To simplify this, suppose a food delivery entity such as an online food entity starts offering purchase food on credit. It could thereafter ask the customer to enrol into a programme wherein the customer is required to share income and account statements to confirm your creditworthiness. Sharing such details through an AA would mean that the food delivery entity can now get an insight into your previous purchase history. They might use this information for targeted advertising. Thus, if one has purchased a lot from Chinese restaurants, food entities will advertise more Chinese food and restaurants even though one has never ordered Chinese food from that particular food entity.
- Data Security
The abundance of personal, sensitive and confidential data also inevitably leads to data security challenges, where hackers may obtain unauthorised access to an account aggregation site and steal sensitive information to undertake a transaction or engage in other fraudulent activities. Even a single point of failure will prove cataclysmic towards the financial ecosystem. To overcome the same, enormous IT capabilities across the AA ecosystem entities are required to handle aspects like technology and UI/UX design and data warehouses, in addition to cyber security and privacy frameworks.
- Financial Literacy
India has had a unique trend wherein even though numerous attractive schemes, policies and services are released, they are not utilized to their full potential. This occurs primarily due to the lack of penetration of financial literacy in India. A classic example for the same is Pradhan Mantri Jan Dhan Yojana. Studies have shown that people who are eligible under the PM-Jan Dhan Yojana have still not opened a bank account due to the lack of awareness regarding the same.

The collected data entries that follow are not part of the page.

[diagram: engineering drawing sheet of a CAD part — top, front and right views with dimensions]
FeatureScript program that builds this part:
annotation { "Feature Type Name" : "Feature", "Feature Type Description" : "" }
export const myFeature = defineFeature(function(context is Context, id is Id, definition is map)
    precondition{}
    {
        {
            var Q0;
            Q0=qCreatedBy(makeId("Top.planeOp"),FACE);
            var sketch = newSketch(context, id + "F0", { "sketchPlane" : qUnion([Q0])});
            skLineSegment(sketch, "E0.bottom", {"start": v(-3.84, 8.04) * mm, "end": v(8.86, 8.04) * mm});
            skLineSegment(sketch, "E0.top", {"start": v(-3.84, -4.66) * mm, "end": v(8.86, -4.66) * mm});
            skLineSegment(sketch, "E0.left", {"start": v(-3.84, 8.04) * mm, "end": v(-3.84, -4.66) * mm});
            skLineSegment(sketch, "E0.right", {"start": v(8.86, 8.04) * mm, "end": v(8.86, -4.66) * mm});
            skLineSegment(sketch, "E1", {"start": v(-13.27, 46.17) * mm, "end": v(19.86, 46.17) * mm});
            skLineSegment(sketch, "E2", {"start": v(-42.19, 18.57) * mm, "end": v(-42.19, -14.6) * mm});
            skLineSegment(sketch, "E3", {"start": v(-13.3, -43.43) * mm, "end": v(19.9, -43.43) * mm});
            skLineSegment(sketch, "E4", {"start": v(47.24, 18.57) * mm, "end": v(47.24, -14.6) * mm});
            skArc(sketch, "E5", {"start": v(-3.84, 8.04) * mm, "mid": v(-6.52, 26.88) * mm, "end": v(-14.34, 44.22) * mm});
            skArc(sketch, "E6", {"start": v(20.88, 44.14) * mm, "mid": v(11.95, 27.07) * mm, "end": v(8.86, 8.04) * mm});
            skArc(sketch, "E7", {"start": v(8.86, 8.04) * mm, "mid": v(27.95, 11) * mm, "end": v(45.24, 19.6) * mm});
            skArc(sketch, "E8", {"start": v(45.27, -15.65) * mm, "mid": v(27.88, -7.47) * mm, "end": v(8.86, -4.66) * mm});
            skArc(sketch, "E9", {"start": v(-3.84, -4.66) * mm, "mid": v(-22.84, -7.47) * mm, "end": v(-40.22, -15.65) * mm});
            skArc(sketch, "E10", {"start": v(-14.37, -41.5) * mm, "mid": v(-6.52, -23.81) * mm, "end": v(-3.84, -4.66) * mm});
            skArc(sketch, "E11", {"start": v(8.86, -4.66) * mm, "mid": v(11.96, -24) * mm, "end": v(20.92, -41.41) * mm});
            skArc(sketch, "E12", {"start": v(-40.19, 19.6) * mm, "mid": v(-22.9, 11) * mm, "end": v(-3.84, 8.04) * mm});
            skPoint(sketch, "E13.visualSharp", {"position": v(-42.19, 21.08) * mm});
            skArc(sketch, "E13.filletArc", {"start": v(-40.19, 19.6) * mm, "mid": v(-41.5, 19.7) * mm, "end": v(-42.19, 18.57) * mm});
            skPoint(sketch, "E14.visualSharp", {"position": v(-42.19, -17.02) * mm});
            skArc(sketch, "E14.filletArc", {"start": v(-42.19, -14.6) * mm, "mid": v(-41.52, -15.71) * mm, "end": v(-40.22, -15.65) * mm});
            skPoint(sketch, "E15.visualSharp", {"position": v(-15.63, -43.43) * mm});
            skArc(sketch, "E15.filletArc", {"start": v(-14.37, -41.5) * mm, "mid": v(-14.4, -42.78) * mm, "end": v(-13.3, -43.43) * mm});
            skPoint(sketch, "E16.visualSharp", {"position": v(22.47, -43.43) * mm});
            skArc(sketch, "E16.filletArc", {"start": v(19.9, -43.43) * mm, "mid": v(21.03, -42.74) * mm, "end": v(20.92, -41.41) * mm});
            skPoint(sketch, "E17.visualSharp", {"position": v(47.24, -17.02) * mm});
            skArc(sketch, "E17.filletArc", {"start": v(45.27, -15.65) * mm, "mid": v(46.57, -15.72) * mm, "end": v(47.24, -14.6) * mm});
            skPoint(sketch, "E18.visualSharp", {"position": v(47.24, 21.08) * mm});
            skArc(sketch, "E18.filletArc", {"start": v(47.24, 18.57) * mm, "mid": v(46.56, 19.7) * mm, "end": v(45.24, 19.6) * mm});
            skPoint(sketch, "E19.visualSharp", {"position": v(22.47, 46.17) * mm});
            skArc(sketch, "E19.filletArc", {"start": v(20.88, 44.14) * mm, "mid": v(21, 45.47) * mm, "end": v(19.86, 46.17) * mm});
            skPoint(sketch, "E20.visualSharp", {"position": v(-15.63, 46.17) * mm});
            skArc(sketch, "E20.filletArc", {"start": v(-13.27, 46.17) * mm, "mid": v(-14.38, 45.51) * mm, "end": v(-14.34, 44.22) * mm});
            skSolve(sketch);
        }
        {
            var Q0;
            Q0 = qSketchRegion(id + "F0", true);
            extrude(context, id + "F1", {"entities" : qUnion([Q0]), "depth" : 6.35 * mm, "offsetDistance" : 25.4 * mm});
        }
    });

Thus, in order to make AAs more accessible to communities who are genuinely in need of the same, policies regarding financial literacy must be implemented. With regards to literacy about Account Aggregator Services, substantial steps have been taken. Sahamati is a collective of AAs established by a private limited company (under the new Companies Act of India, not-for-profit companies are governed under Section 8). It will be connected with numerous FIPs, which includes banks, insurance providers, mutual fund houses and even Tax Departments to advocate for the AA system and create awareness for the same. With a stringent policy at hand, the need of the hour is its proper and judicious execution.
Is it really revolutionary?
The ecosystem has the potential to serve as the holy grail of financial services providers and customers alike, provided its execution is done immaculately. AA mechanism can achieve meteoric success if all financial services providers, as well as government entities such as Income Tax and GST and other business entities, are on the platform. It is not compulsory for every financial service provider to partake in the AA ecosystem as of yet. However, it is mandatory for an entity that wants to become an FIU and provide more personalised services to its customer base to become a FIP as well ‒ that is, it should be willing to share its customer’s data (with customer consent) with other FIUs.